Rude Interrogatory

I try to establish timeline–

It was the spring…close to Passover

How long had you been dying?

How long had you? he retorts, not angry, incisive.

Surely I have touched a nerve, who else gets bullied for coming back from the dead?

But it is the one question he answers, the one time I hear his speaking voice–

Same as you, from the moment I was born.

The Waiting Room

John 11:1,3 KJV

[1] Now a certain man was sick, named Lazarus, of Bethany, the town of Mary and her sister Martha. [3] Therefore his sisters sent unto him, saying, Lord, behold, he whom thou lovest is sick.

In the waiting room, I try to act casual, as though I have not followed him here, studied his story, combed it for gaps and terrible silence.

I prattle on about my own sodden sorrow

Unsurprisingly, he is an excellent listener.

But he holds his peace, his haunting piece, tragedy and conjecture, punctuated by improbable

Glory

Eleazar

John 11:3 KJV

[3] Therefore his sisters sent unto him, saying, Lord, behold, he whom thou lovest is sick.

In my hunger I sit with him, follow him from room to room. Marvel at his silence

He does not have to tell me what we both already know, but I trail him regardless

Want something from him

Whether it is what he saw so long ago now or what he will not say

About the days of our mutual confinement

Fast

He moves up the wall quickly, ascending over three thousand vertical feet in a little over 3 hours. We all marvel at him, as well we should, that kind of hubris and fearlessness is an altar to the human spirit

Who fails to see the God who held him there

All along

I go back to Alex’s choosing the rocks over the ladies

As I count days and hours and minutes and seconds

A slow hunger crawl

All fat girl dependence not on

Finger strength and will power but the dorsal strength of a lullaby–

Little ones to him belong, they are weak when he is strong

4 Days Gone

Who knew the bosom of Abraham was the ICU at the Birmingham Children’s Hospital or that anybody could become impatient with the nearly-returned-from-the-grave, this is sleeping beauty territory, he says, so many years after the event, as he stays with me through the insomniac watches of the night. You see only a muted scrim at first, but later you see so much more, the way time can be a tomb, and you in it, Lazarus,

It is He who always has

Walked in and out of these rooms with me

Delivering Light

Mansfield

How do atheists turf their ghosts? Wispy girls, long gone, in their place, algorithms, aggregates, the trees were old back when we were young, how wise they will be when we have left this place.

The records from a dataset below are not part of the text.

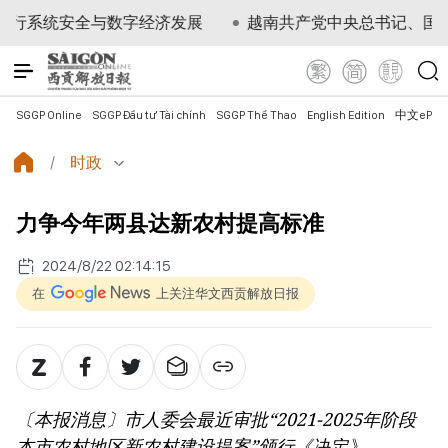
统安全与数字经济发展
越南共产党中央总书记、国家主席苏
SGGP Online
SGGP Đầu tư Tài chính
SGGP Thể Thao
English Edition
中文ePap
时政
力争今年两县达新农村提高标准
2024/8/22 02:14:15
在
上关注华文西贡解放日报
〔本报消息〕市人委会最近审批“2021-2025年阶段
本市农村地区新农村建设提案”颁行《决定》。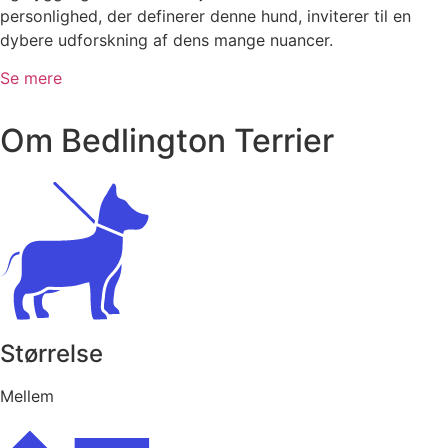
personlighed, der definerer denne hund, inviterer til en
dybere udforskning af dens mange nuancer.
Se mere
Om Bedlington Terrier
Størrelse
Mellem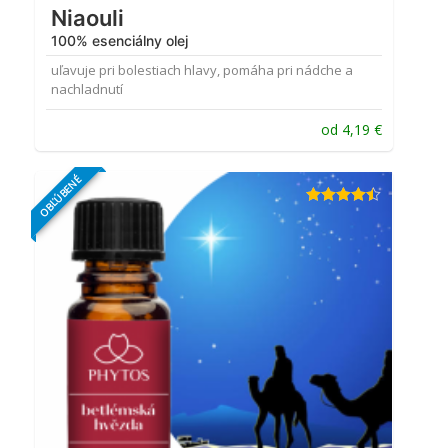
Niaouli
100% esenciálny olej
uľavuje pri bolestiach hlavy, pomáha pri nádche a
nachladnutí
od
4,19
€
OBĽÚBENÉ
Hodnotenie
4.38
z 5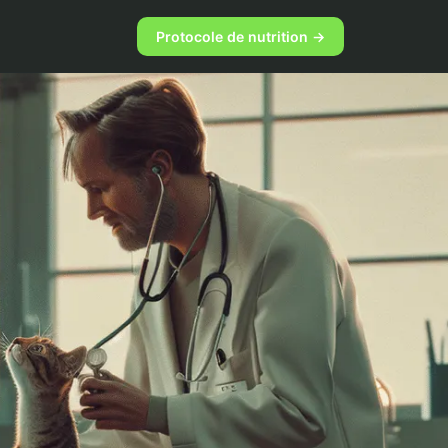
Protocole de nutrition →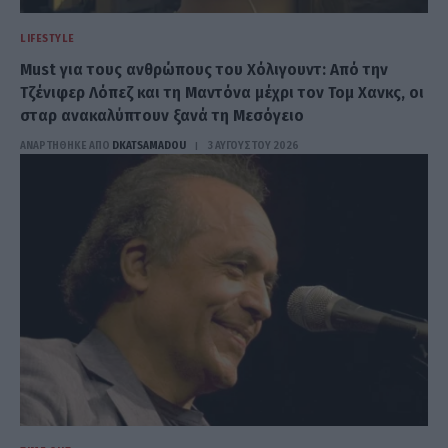
LIFESTYLE
Must για τους ανθρώπους του Χόλιγουντ: Από την
Τζένιφερ Λόπεζ και τη Μαντόνα μέχρι τον Τομ Χανκς, οι
σταρ ανακαλύπτουν ξανά τη Μεσόγειο
ΑΝΑΡΤΗΘΗΚΕ ΑΠΟ
DKATSAMADOU
3 ΑΥΓΟΎΣΤΟΥ 2026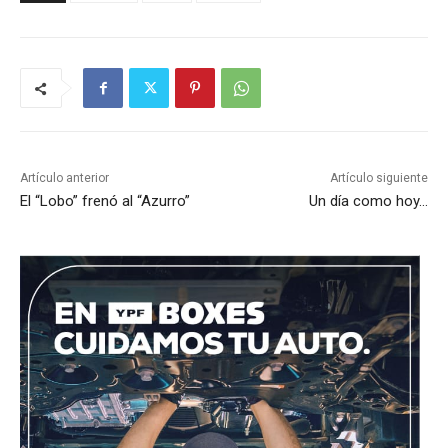
Artículo anterior
Artículo siguiente
El “Lobo” frenó al “Azurro”
Un día como hoy…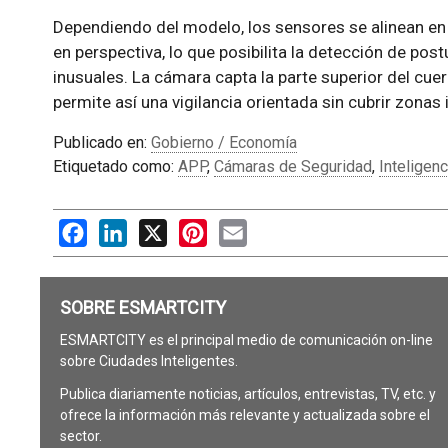
Dependiendo del modelo, los sensores se alinean en 
en perspectiva, lo que posibilita la detección de po
inusuales. La cámara capta la parte superior del cue
permite así una vigilancia orientada sin cubrir zonas
Publicado en:
Gobierno / Economía
Etiquetado como:
APP
,
Cámaras de Seguridad
,
Inteligenci
Facebook
LinkedIn
X
Pinterest
Email
SOBRE ESMARTCITY
ESMARTCITY es el principal medio de comunicación on-line
sobre Ciudades Inteligentes.
Publica diariamente noticias, artículos, entrevistas, TV, etc. y
ofrece la información más relevante y actualizada sobre el
sector.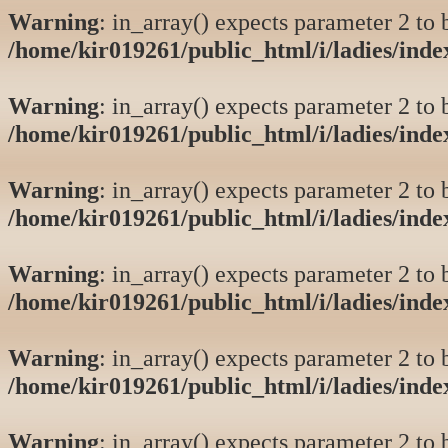
Warning
: in_array() expects parameter 2 to b
/home/kir019261/public_html/i/ladies/ind
Warning
: in_array() expects parameter 2 to b
/home/kir019261/public_html/i/ladies/ind
Warning
: in_array() expects parameter 2 to b
/home/kir019261/public_html/i/ladies/ind
Warning
: in_array() expects parameter 2 to b
/home/kir019261/public_html/i/ladies/ind
Warning
: in_array() expects parameter 2 to b
/home/kir019261/public_html/i/ladies/ind
Warning
: in_array() expects parameter 2 to b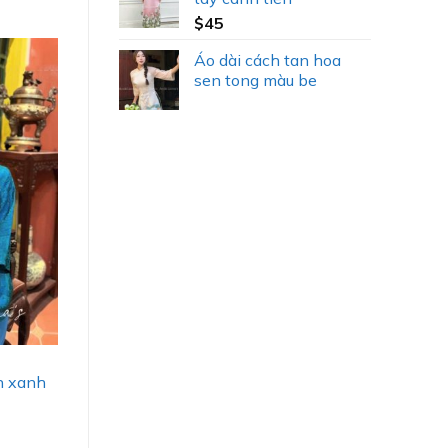
$
45
Áo dài cách tan hoa
sen tong màu be
n xanh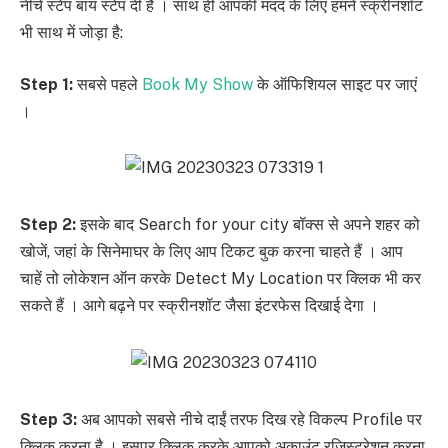
नीचे स्टेप बाय स्टेप दी है । साथ ही आपकी मदद के लिए हमने स्क्रीनशॉट
भी साथ में जोड़ा है:
Step 1:
सबसे पहले
Book My Show
के ऑफिशियल साइट पर जाएं
।
Step 2:
इसके बाद Search for your city बॉक्स से अपने शहर को
खोजें, जहां के सिनेमाघर के लिए आप टिकट बुक करना चाहते हैं । आप
चाहें तो लोकेशन ऑन करके Detect My Location पर क्लिक भी कर
सकते हैं । आगे बढ़ने पर स्क्रीनशॉट जैसा इंटरफेस दिखाई देगा ।
Step 3:
अब आपको सबसे नीचे दाईं तरफ दिख रहे विकल्प Profile पर
क्लिक करना है । इसपर क्लिक करके आपको अकाउंट रजिस्ट्रेशन करना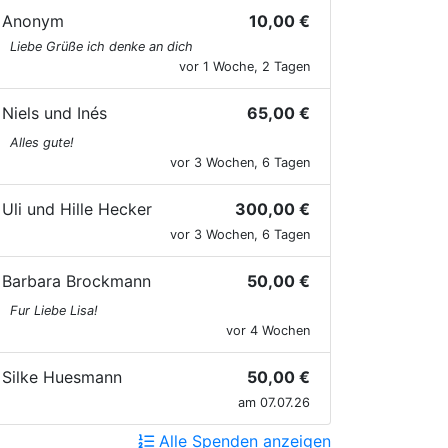
Anonym
10,00 €
Liebe Grüße ich denke an dich
vor 1 Woche, 2 Tagen
Niels und Inés
65,00 €
Alles gute!
vor 3 Wochen, 6 Tagen
Uli und Hille Hecker
300,00 €
vor 3 Wochen, 6 Tagen
Barbara Brockmann
50,00 €
Fur Liebe Lisa!
vor 4 Wochen
Silke Huesmann
50,00 €
am 07.07.26
Alle Spenden anzeigen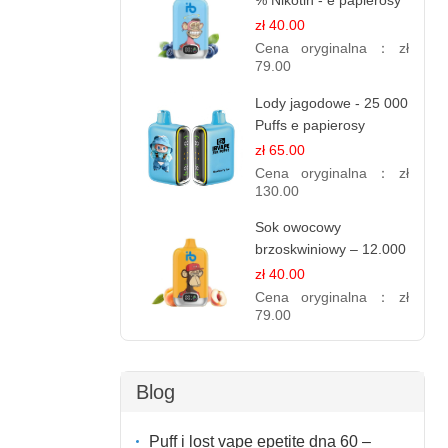
% Nikotin - e papierosy
jednorazowe
zł 40.00
Cena oryginalna：
zł
79.00
Lody jagodowe - 25 000
Puffs e papierosy
jednorazowe
zł 65.00
Cena oryginalna：
zł
130.00
Sok owocowy
brzoskwiniowy – 12.000
zaciągnięć – e
zł 40.00
papierosy jednorazowe
Cena oryginalna：
zł
79.00
Blog
Puff i lost vape epetite dna 60 –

Who will bear the children of the dead? Who will tell the grown man

How pretty, how young you looked in your operatic yukata, how many letters have been written for you, all for you

Careful, I say, careful.

measure out impossible prayers to a Most Evident God

As though they were

Leaves caught in the wind

We Speak in Parables

Could be a lost child or the appearance of a tear in ordinary fabric. Could be the silence of the resurrected or the name of a wildflower on the back of a bus, here today and gone tomorrow no recorded words, no age, no cause of death, just a suddenly re-spooling life

As though you could call what we do here spooling,

as though any word at all could substitute for resurrection.